Scripted Data Transform Component
The Scripted Data Transform component uses Groovy to define a data transformation process. The user defining a pipeline containing this component must provide a script containing the logic for transforming the objects passing through the component. The script should implement the com.datashyft.pipeline.scripting.ScriptedTransform interface that defines the required transformInput method. As items are received on the component’s input channels, they are passed into the script’s transformInput method which returns a list of 0 or more data items, each specifying an output channel it should be sent on. The resultant list of items will be sent out the specified Output Channel in sequence. If an output item specifies a non-existent output channel, the item is discarded.
Data Governance
Data Items returned from the Scripted Data Transform component are automatically configured to setup the parent-child relationship between the input data item and the output data items.
By default, if the output of the transform is a different object from the input item, the output item is registered as a derivative of the input object. If an input item does not generate any output from the transform, its ID is stored. When one or more output items are later returned by the component, those items will be given the DGS IDs of all input items since the last output as their parents, and the stored ID list is reset. If the transform returns the input item unmodified, no registration is performed.

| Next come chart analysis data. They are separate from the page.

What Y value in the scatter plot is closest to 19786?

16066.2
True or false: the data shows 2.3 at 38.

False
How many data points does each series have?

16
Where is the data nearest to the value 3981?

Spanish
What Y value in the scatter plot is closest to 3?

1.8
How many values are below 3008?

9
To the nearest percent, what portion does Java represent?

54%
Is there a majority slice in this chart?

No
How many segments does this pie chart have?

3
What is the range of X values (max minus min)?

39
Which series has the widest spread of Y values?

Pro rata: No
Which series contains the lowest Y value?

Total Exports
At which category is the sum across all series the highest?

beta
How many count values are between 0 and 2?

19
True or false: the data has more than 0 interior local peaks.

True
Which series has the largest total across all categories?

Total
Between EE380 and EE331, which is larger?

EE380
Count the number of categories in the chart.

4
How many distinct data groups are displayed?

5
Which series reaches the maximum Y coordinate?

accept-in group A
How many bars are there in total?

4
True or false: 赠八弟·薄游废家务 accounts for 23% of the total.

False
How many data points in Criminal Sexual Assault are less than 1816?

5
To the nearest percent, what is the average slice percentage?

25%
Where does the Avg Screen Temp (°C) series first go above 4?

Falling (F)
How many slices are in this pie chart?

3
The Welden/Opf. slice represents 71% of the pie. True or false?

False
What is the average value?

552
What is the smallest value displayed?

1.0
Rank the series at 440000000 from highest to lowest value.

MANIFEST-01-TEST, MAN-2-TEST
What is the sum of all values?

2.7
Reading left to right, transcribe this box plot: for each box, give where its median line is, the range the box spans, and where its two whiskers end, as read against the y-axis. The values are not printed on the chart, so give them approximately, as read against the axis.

If the transform assigns a dgsParents tag to its output data items, the output items are registered as being derived from all the data items specified in the tag. If the tag is present, the automatic registration behavior of the component is bypassed.
Auditing
Scripts can send events to the deployment’s audit logs using an AuditLogger object. If your script needs to send audit logs, extend the com.datashyft.pipeline.scripting.ScriptedAuditor abstract class, which provides access to an AuditLogger instance via its getAuditLogger() method. The AuditLogger object defines a single method, sendAuditLog(category, message) , which sends messages to the deployment’s audit log — for example:
this.auditLogger.sendAuditLog(LogCategory.INFO, "Discarding an item")
The available categories are defined in the LogCategory class and include DEBUG , INFO , WARN , and ERROR .
Exception Handling
If the script cannot process a data item immediately, it can signal this to the deployment by throwing a ProcessAbortedException from the transformInput method. Throwing this exception causes the item to be requeued for later processing. If the exception includes a retry delay parameter, the component waits at least that long before retrying. The exception can also specify alternate output data to be emitted while requeuing the original input.
Example Script
import com.datashyft.core.model.dataobjects.PipelineData;
import com.datashyft.pipeline.util.AbstractGroovyComponent.AuditLogger;
import com.topiatechnology.mdci.strategies.DataOut;
import com.datashyft.pipeline.scripting.ScriptedTransform;
import java.util.ArrayList;
import java.util.List;
// @InputChannel("input", "PipelineData")
// @OutputChannel("output", "PipelineData")
class PassThroughTransform implements ScriptedTransform {
List<DataOut> transformInput (
String inputChannelName,
PipelineData input) {
List<DataOut> objectsToOutput = new ArrayList<>();
// Transform the object by inspecting input
// and constructing/populating objectsToOutput
return objectsToOutput;
}
}
Input Channels
channelN — Custom input channels must be specified for receiving data. Input channel names must match corresponding output channels.
Note: It is illegal to create an input channel named
Error. Doing so causes a startup error and places the pipeline in an error state.
See the Custom Input and Output Channels page for details on how to specify the custom input channels.
Output Channels
channelN — Custom output channels must be specified for data output. These channels output transformed PipelineData objects. See the Custom Input and Output Channels page for details on how to specify the custom input channels.
error — Outputs an ErrorOutput object for any errors that occur executing the transform.
Parameters
script — (String) The Groovy script to use to determine how a data item should be transformed.